There’s a hole in my time sieve

Or my hourglass or a missing cog in my pocket watch, or something, because I don’t know if you’ve noticed but time is slipping, slipping, slipping, into the future.

One minute I’m opening my eyes sleepily and trying to figure out if it’s 5 am or pm based on the light outside my window since I can in no way distinguish the little dot on either of my clock radios. Plus one of my clock radios is 11 minutes ahead while the other is now a full 5 hours off because its batteries fell out. So then I grope for my phone hoping it will have more knowledge for me, but it’s all busy with the ‘you’ve got email" screen so before I can even open both eyes at the same time I’m trying to squint-read emails that seem Very Important during the 5 am/pm haze but will later turn out to be auto-notifications from the piercing website where I order my ear-piercing soap business.

Not that I have gotten a new piercing in over a year – why am I still subscribed to that site, anyway? 

And more to the point, what TIME is it? Having determined that it is in fact 5 am, and remembering that I went to bed around 2:30, I go back to sleep. 

When I really wake up, covered in humidity that has seeped in from the treacherous outdoors, the clocks tell me it’s either 11:30 or still 5:30. At least I know it’s definitely AM instinctively. If by instinct you mean "the sound of traffic," the "degree of heat" and the "dew point of my face." 

If it’s a writing day, I tend to wake up by 9, research or wallow for a couple of hours in sit-com inspiration land (currently rewatching Scrubs with an occasional dash of Wallace and Gromit or The Office). Then I write and write until my assignment is done. Or until I hit the Wall of Unfunny, slip into the Valley of Total Failure or carom into the Turnoff of Low Blood Sugar. So then I usually eat something and keep writing.

If it’s not a writing day, and I’m not anticipating any kind of assignment, and there is really truly nothing to do besides look for work or sleep more… I will probably sleep more. This past year of Do-Goodery, while good for the soul and the karma and gauging the level of gut-churning tension the body can stand….was stressful. And I’ve been enjoying the sleep, and the work that primarily involves making myself laugh and trusting that someone else will have a giggle at the words I have arranged as well. 

Whether it’s a writing day or not, I eventually reach a stage of Internet Blur Vision, where it is crucial that I get up and go outside. If I just try to switch to reading a book or playing my keyboard or cooking some ramen or watching TV instead of multi-tasking with my laptop, before long I will forget that I put away my laptop because my eyes went blurry and I’ll pick up the laptop again. 

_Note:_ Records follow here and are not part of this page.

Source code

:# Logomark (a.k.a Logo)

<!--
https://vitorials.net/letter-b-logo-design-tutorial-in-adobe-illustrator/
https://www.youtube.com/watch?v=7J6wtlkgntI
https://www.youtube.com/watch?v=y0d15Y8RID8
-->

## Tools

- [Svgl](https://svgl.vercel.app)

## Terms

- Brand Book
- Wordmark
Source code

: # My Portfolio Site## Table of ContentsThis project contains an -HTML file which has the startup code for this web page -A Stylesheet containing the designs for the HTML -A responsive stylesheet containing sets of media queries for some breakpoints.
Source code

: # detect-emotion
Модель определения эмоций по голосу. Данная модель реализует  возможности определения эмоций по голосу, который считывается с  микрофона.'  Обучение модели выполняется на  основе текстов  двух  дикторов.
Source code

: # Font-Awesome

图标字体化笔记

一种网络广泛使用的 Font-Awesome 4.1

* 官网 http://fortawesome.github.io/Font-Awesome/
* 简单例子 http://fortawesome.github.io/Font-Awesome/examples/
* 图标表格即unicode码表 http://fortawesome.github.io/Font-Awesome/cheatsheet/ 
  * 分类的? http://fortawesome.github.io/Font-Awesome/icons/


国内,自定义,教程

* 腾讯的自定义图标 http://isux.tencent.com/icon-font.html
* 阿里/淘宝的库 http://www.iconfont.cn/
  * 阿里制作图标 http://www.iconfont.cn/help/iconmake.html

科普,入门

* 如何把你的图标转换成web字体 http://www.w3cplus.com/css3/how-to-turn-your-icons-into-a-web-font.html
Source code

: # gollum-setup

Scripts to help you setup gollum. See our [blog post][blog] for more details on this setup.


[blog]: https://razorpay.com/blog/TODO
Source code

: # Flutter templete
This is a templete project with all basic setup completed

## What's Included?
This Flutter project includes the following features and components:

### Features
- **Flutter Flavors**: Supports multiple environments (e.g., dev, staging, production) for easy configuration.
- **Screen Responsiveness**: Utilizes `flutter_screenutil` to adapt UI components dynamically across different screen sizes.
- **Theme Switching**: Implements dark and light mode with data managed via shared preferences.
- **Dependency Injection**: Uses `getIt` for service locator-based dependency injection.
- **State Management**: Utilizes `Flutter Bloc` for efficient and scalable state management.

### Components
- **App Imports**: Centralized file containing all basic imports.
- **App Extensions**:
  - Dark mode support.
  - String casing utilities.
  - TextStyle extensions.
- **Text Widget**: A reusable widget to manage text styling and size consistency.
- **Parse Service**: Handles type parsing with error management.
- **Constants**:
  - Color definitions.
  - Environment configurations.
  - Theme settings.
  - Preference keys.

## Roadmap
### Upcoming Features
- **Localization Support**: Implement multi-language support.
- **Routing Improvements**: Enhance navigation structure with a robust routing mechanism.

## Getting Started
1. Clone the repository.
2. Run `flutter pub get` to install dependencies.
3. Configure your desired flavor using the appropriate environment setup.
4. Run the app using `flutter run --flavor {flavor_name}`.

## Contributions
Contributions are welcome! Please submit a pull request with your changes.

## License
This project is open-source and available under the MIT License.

So I’ve been enjoying some outside time when it’s not so hot that I loathe everything in the world. The Brooklyn Cyclones give away free jerseys every Thursday so naturally I’m trying to arrange the rest of my summer so that I collect Every. Single. Jersey. If only they’d give away a windbreaker. 

Somehow after coming in from outdoors time (i.e. wandering around Park Slope picking out houses I would live in if the zombies cleared out the current residents), taking my 3rd shower of the day and unwrapping the latest netflix, I manage to dispose of anywhere from 3-10 hours. I might notice I’m tired around 9, and if I "Just want to check one something" online, I won’t notice that time is a thing again until 1 am. At which point the only prudent thing to do is "Watch just one more something" online until I fall asleep. Except Rugrats leads me to Firefly which leads me to Merlin which leads me to Buffy which leads me to 4 am and a vague sense that something has gone awry. 

Fortunately, tomorrow is a writing day so some semblance of order will be restored. I really do like having a flexible schedule…I just wish it was more like a crazy straw, which at least straightens out at the beginning and end, and less like what happened that time Gigantor tied my slinky in like, eleventy dozen knots.